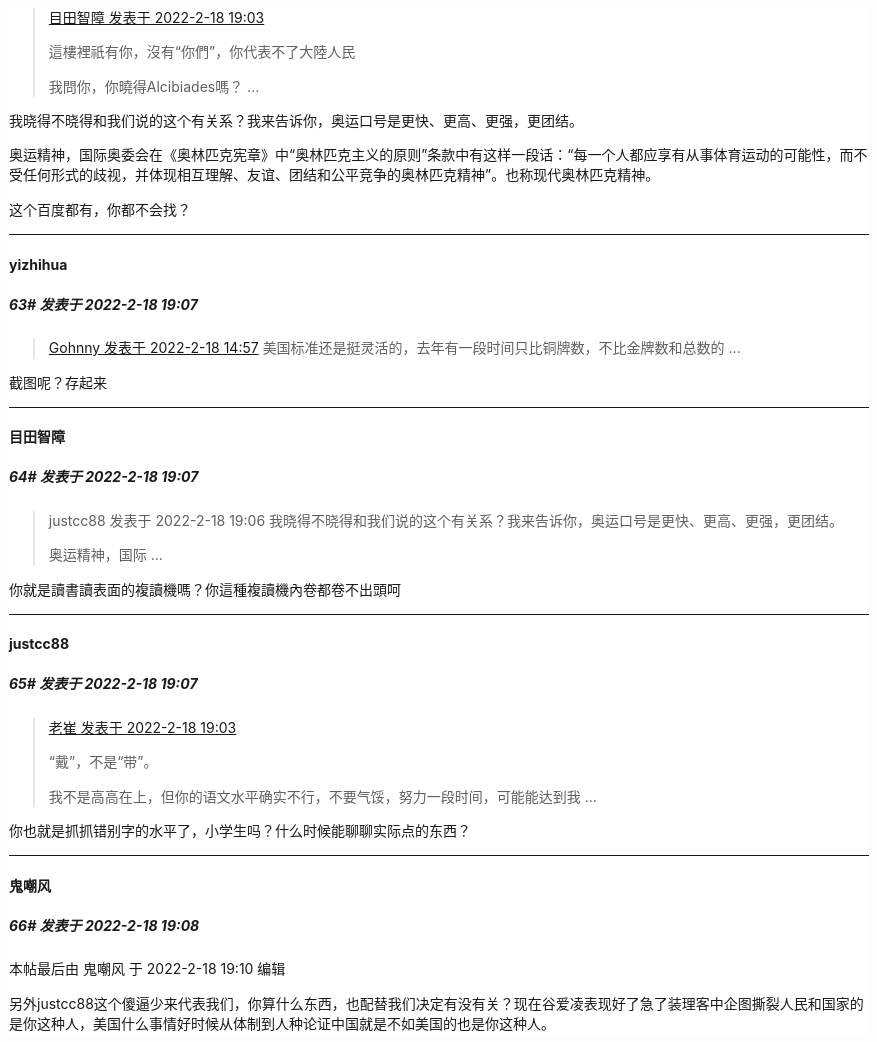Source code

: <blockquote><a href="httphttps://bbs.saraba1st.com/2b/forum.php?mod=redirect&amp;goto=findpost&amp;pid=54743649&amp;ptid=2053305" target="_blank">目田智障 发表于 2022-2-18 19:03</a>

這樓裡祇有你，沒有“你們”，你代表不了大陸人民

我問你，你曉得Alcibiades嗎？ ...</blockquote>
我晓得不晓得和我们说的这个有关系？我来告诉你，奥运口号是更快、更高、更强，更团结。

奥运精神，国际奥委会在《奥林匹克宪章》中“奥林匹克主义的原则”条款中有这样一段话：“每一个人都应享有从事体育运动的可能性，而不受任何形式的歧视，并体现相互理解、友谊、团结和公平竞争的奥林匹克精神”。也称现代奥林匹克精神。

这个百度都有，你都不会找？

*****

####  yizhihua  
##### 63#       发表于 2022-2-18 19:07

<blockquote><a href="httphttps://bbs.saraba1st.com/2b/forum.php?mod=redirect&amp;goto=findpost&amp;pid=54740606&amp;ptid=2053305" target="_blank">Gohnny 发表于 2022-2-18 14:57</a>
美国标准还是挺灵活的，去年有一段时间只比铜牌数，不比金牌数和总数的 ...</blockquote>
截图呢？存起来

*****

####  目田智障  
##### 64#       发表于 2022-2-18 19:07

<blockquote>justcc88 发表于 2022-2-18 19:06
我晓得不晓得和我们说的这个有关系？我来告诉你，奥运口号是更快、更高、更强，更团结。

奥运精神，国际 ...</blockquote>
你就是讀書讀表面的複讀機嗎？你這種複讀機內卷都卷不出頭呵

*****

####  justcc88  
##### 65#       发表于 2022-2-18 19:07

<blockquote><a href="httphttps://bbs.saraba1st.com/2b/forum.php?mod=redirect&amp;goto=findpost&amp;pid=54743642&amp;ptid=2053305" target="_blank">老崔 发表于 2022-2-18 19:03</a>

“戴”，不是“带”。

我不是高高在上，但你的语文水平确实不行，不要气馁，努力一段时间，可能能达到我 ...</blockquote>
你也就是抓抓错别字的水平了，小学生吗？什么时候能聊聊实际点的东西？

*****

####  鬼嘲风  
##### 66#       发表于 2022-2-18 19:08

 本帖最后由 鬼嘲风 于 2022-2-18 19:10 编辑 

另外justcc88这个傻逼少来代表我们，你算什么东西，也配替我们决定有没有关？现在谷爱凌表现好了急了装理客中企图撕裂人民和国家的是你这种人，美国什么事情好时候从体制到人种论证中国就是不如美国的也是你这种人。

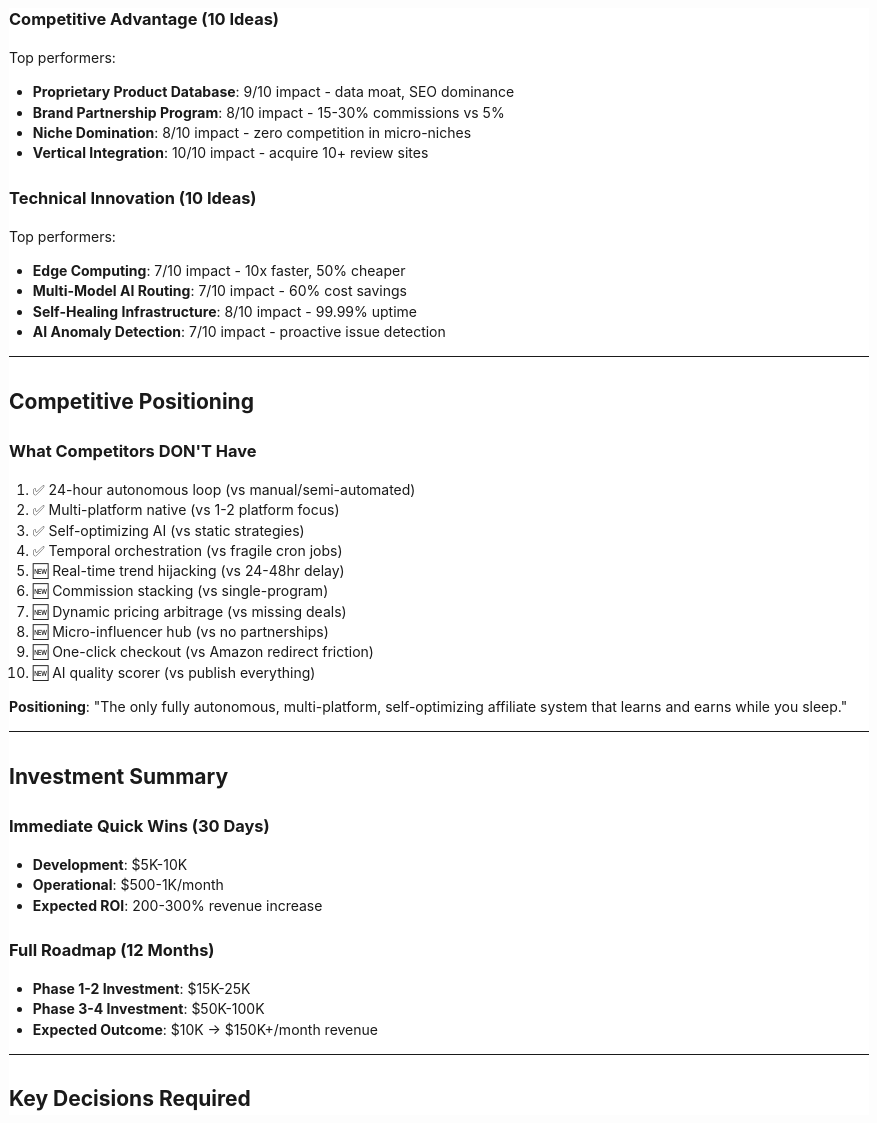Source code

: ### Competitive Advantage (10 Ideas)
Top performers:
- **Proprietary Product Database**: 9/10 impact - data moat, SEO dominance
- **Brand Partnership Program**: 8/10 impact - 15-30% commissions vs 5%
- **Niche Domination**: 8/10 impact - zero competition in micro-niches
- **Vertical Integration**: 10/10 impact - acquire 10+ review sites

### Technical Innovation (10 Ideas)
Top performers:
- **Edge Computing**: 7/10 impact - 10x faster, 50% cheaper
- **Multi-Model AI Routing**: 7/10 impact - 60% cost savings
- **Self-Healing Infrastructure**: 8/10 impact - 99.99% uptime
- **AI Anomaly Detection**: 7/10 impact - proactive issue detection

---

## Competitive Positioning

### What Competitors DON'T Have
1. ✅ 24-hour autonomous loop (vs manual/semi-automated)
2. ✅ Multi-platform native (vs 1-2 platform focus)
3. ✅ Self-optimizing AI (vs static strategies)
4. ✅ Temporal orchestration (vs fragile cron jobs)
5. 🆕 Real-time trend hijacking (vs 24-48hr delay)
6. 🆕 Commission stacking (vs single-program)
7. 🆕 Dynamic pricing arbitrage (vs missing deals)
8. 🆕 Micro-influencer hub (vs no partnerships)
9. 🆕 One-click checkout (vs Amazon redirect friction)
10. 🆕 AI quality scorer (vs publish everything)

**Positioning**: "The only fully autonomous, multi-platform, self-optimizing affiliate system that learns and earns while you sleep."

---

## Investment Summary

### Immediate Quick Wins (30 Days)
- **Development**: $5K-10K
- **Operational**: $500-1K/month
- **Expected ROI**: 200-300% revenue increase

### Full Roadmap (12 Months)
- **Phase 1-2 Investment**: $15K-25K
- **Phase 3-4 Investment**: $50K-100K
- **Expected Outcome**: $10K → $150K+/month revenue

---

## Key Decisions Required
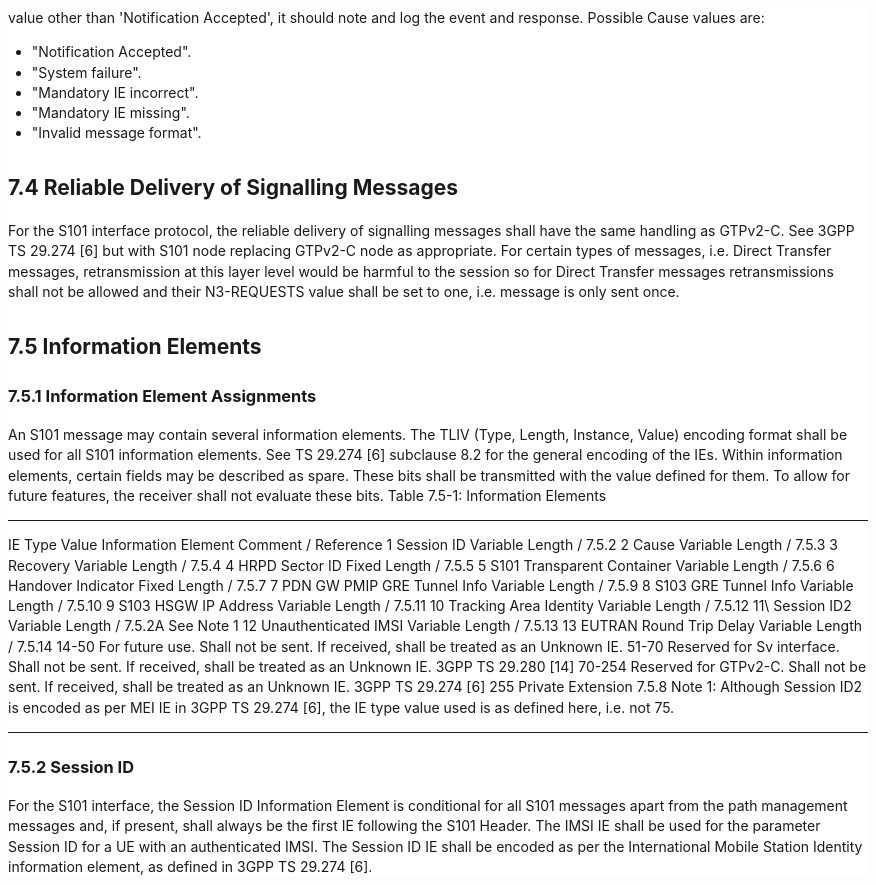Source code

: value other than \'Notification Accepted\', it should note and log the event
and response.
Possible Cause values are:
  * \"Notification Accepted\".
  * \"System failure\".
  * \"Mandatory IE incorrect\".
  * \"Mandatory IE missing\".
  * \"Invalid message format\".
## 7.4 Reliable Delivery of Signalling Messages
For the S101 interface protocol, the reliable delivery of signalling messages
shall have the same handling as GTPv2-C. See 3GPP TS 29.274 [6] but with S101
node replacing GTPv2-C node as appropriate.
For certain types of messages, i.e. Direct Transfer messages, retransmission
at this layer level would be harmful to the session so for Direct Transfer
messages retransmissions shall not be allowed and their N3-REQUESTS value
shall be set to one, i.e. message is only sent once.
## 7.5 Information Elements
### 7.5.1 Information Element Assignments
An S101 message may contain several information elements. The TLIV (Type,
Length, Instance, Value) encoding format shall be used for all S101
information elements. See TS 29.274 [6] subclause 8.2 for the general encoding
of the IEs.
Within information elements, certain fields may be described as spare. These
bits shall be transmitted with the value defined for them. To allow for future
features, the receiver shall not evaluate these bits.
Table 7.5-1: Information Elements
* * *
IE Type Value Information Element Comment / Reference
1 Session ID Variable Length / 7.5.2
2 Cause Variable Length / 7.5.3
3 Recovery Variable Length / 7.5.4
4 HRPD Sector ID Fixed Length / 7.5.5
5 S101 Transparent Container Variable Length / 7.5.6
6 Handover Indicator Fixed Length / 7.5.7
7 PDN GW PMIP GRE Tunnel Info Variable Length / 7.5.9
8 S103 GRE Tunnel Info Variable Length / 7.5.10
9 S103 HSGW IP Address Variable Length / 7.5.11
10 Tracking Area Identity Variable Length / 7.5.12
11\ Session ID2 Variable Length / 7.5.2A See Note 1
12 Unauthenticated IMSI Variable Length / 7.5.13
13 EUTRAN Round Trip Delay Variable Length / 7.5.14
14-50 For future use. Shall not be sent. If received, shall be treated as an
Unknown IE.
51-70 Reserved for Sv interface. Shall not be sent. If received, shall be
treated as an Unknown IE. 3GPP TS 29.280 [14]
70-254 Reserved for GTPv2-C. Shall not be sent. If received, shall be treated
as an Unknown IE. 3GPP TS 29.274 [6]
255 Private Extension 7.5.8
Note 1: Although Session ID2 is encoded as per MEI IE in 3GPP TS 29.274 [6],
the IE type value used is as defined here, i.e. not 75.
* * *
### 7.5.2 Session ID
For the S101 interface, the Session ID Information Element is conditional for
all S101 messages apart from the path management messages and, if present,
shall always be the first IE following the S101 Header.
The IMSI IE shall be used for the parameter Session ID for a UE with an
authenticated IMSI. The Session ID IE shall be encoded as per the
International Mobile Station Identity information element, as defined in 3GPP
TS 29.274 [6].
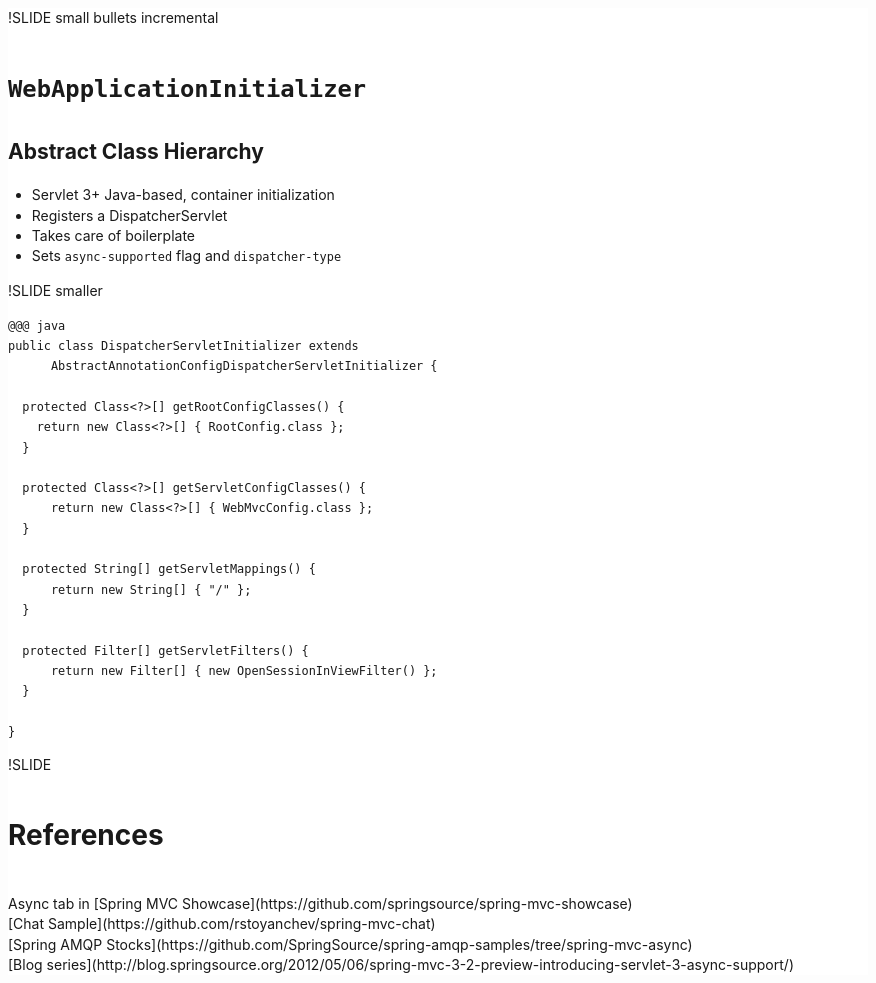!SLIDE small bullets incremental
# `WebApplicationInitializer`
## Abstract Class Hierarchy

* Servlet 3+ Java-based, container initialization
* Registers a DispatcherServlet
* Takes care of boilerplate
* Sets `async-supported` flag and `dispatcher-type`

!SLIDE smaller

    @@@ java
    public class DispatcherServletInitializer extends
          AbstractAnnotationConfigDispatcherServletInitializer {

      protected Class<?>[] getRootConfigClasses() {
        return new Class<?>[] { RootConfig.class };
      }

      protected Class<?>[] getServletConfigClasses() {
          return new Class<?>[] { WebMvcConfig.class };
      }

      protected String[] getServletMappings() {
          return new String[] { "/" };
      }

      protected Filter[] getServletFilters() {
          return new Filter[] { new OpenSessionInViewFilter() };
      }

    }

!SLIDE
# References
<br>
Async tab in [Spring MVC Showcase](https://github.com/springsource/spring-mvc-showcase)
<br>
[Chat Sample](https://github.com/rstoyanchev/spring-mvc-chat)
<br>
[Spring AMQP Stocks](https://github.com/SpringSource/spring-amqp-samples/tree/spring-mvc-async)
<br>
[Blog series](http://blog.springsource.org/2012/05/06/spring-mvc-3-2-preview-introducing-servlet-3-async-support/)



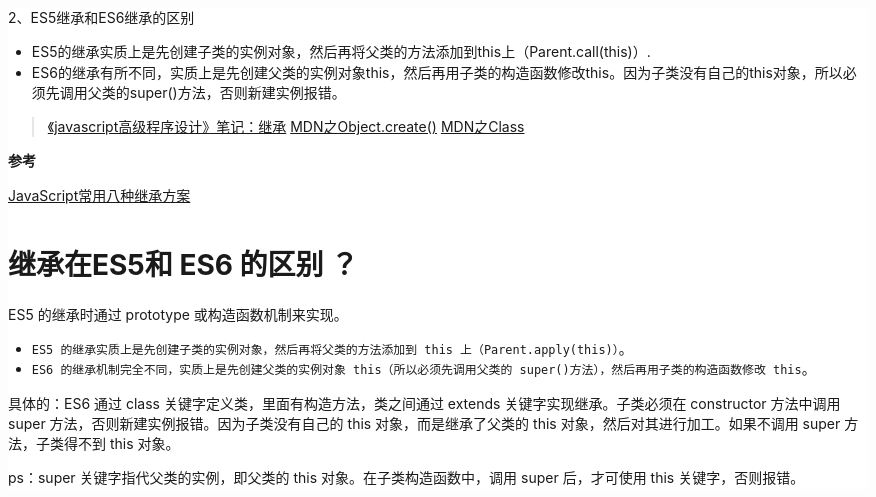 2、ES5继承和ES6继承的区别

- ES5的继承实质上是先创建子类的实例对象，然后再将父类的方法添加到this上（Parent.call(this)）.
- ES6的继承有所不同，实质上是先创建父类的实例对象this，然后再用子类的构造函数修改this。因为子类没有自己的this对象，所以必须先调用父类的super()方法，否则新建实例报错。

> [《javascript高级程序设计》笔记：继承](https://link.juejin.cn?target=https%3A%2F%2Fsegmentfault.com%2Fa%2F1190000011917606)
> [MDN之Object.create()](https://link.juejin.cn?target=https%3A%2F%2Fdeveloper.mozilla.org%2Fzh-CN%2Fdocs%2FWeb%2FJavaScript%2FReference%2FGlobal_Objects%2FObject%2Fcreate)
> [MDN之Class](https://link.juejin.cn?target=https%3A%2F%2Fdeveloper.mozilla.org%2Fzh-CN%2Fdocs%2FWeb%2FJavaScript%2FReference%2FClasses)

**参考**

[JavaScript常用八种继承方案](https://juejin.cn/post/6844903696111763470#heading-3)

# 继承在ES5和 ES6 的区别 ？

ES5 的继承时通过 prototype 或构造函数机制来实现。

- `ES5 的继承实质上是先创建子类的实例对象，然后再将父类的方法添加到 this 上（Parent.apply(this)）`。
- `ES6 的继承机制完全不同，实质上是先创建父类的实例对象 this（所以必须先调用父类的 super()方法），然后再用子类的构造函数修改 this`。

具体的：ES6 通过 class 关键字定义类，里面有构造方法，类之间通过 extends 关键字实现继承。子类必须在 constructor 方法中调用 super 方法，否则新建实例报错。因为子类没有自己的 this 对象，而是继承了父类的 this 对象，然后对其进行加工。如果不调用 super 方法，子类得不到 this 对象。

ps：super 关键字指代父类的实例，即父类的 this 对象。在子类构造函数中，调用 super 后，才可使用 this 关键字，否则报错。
---*---
§ Task statement
Print only what lies in the material above starting at the line with "- **AI Anomaly" and ending at the line with "- **Phase 3-4 Investment**: $50K-100K", every line exactly as given.

§ Answer for this exercise
- **AI Anomaly Detection**: 7/10 impact - proactive issue detection

---

## Competitive Positioning

### What Competitors DON'T Have
1. ✅ 24-hour autonomous loop (vs manual/semi-automated)
2. ✅ Multi-platform native (vs 1-2 platform focus)
3. ✅ Self-optimizing AI (vs static strategies)
4. ✅ Temporal orchestration (vs fragile cron jobs)
5. 🆕 Real-time trend hijacking (vs 24-48hr delay)
6. 🆕 Commission stacking (vs single-program)
7. 🆕 Dynamic pricing arbitrage (vs missing deals)
8. 🆕 Micro-influencer hub (vs no partnerships)
9. 🆕 One-click checkout (vs Amazon redirect friction)
10. 🆕 AI quality scorer (vs publish everything)

**Positioning**: "The only fully autonomous, multi-platform, self-optimizing affiliate system that learns and earns while you sleep."

---

## Investment Summary

### Immediate Quick Wins (30 Days)
- **Development**: $5K-10K
- **Operational**: $500-1K/month
- **Expected ROI**: 200-300% revenue increase

### Full Roadmap (12 Months)
- **Phase 1-2 Investment**: $15K-25K
- **Phase 3-4 Investment**: $50K-100K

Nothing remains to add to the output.